In [1]:
!pip install -U datasets



In [2]:
from datasets import load_dataset

#  Correct approach
dataset = load_dataset(
    "roneneldan/TinyStories",
    split="train"  # Use "default" config implicitly
)

# Verify the dataset
print(dataset[0]["text"])  # Should output a story

The secret `HF_TOKEN` does not exist in your Colab secrets.
To authenticate with the Hugging Face Hub, create a token in your settings tab (https://huggingface.co/settings/tokens), set it as secret in your Google Colab and restart your session.
You will be able to reuse this secret in all of your notebooks.
Please note that authentication is recommended but still optional to access public models or datasets.


One day, a little girl named Lily found a needle in her room. She knew it was difficult to play with it because it was sharp. Lily wanted to share the needle with her mom, so she could sew a button on her shirt.

Lily went to her mom and said, "Mom, I found this needle. Can you share it with me and sew my shirt?" Her mom smiled and said, "Yes, Lily, we can share the needle and fix your shirt."

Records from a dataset

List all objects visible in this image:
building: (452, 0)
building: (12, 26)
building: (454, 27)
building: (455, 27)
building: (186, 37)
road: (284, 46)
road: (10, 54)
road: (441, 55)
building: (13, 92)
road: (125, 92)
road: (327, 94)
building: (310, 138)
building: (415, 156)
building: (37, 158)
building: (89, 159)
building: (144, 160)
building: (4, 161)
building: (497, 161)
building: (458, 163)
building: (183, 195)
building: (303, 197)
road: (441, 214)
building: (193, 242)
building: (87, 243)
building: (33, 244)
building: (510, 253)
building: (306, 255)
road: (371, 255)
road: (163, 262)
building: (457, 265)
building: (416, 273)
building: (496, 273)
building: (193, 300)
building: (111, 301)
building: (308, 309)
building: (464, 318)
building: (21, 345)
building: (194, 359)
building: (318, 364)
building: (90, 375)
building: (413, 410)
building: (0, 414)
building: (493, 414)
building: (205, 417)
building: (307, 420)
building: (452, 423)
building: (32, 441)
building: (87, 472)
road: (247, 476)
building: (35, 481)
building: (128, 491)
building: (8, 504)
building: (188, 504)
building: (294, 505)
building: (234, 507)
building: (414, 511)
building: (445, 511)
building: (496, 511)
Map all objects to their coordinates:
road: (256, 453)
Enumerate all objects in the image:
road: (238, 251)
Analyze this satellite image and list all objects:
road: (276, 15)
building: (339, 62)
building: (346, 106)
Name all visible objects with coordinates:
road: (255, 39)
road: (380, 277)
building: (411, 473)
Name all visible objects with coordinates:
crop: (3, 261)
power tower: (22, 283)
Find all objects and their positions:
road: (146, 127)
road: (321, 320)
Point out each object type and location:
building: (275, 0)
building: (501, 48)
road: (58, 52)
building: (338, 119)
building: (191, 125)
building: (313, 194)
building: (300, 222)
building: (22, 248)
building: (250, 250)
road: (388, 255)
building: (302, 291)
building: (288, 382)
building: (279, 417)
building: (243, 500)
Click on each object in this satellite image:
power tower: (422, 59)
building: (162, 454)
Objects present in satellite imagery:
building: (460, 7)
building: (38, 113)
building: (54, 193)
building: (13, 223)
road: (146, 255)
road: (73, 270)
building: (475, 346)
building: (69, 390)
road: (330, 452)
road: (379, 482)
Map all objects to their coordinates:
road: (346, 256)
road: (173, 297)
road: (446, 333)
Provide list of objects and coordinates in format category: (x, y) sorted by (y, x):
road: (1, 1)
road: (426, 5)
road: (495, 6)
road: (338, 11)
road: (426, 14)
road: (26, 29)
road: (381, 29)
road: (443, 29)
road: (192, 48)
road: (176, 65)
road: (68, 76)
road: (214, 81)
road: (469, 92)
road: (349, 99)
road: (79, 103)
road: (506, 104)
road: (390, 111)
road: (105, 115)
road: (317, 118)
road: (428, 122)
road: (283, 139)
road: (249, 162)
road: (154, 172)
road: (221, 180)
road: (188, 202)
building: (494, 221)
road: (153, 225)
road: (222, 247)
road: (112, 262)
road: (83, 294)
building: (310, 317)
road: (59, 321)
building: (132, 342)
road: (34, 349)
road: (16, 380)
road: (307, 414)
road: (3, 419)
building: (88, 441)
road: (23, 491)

What is expected:
In the notebook, list every code comment, giving the text that follows each # sign. Nothing in the records is needed here.

Result for this exercise:
- Correct approach
- Use "default" config implicitly
- Verify the dataset
- Should output a story